There's nothing like getting a slap in the face from reality. (I mean the VR we all live in, of course).
I was plugging away trying to get this vision processing to go and it kept throwing up "wrong results". I kept hacking, trying to make the output fit my preconceptions. (Amusingly, this is exactlythe algorithm the vision s/w was trying to implement). It wouldn't fit. More hacking. More "bad output".
Finally I decided to actually measure things with a tapemeasure. Turned out my preconceptions were wrong and the s/w was right. :}
I'd 1/2-remembered the granny flat was 6m x 9m, but it turned out to be only 1/2 the size — 3m x 6m.
Anyway, let's look at the results of the present s/w.
As mentioned before, the idea I'm working on is a "top down" approach — trying to decide whether the scene you have matches your preconception.
There is a lot of info we know beforehand, when analysing the simple scene of a couple of joins near the ceiling. E.g. we assume the ceiling is 2.5m up (yes, I measured that and it's right!), that most corners are square, and the robot is probably close to the ground (in any case, that height can be assumed a priori because we built the robot).
It's a pity to waste that info and try to directly measure features from the scene assuming almost nothing a priori.

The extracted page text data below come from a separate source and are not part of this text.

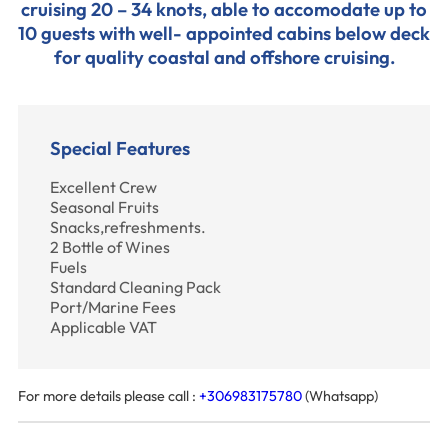
cruising 20 – 34 knots, able to accomodate up to
10 guests with well- appointed cabins below deck
for quality coastal and offshore cruising.
Special Features
Excellent Crew
Seasonal Fruits
Snacks,refreshments.
2 Bottle of Wines
Fuels
Standard Cleaning Pack
Port/Marine Fees
Applicable VAT
For more details please call :
+306983175780
(Whatsapp)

My s/w pans a small camera around and tries to capture the 4 corners of the room. It then internally makes a "wire model" of the room, and adjusts the parameters of length and width, as well as robot position and camera orientation, to decide whether those parameters actually appear to match what it can see in some of the scenes.
(In my granny flat I forced the camera to look at the "fifth corner" of the room, just to see what the s/w would make of it).
So instead of trying to "fit a line" into a bunch of pixels, the top-down approach requires you to come up with a "goodness of match" between the features you expect vs those you actually see. And most "correlation" measures will do, if you have some idea of how to decide whether the correlation is statisticall significant or not.
At first the s/w tried a "smart" approach in its parameter hunt. But it proved too smart and failed. So I went back to trying all possble parameters — e.g. room widths between 1m and 100m and robot positions at 1m gridpoints, and orientations in 10deg increments. Then find the "best fit" in the majority of scenes with a simple correlation between random locations in the model and assumed corresponding position in the scene.
The following are the "best fit" model it came up with. The red lines are hacked in by a badly-written bit of s/w — I am yet to find a proper tool that can insert some text or nice, thick red lines in a jpeg file — to show what features are expected according to the wire-frame model.
Corner 1 (from before):
Processed image with expected ceiling lines added:
Corner 2 (booshelving gives a false position, but is a better match than any other to the gridpoint):
Note the vertical line is about 1 ft in front of where the real wall is. Those damn books!
Corner 3:
It might seem amazing the s/w wasn't fooled by the vertical on the doorway. But we're using the info from all corners, here, so it's effectively filtered out along with all those coloured pixels.
Corner 4:
Again, there were all sorts of verticals in those dangling wires and the bookshelf itself, but they were ignored because we're matching a simple "preconception" to an image, rather than operating from almost-complete ignorance on the single scene.
Finally, Corner 5:
Since the model only has 4 corners, this funny add-on doesn't match very well. But it actually matches well enough to add some certainty to the match.
The actual degree of matching was nearly 80% on 3 of the corners, about 50% on the corner with the bookshelf and clock, and 10% on problematic corner #5.
Without any fiddling, this was the only statistically-significant match at the 80% level, saving any embarrasment on having to choose randomly between >= 2 interpretations (i.e. the robot analogy of an optical illusion
.
The model that produced this match was:
Which matches the actual room and actual robot position to within 10 cm.
The info took the pan on the camera about 20 secs to capture, and the PC about 0.1 sec to process.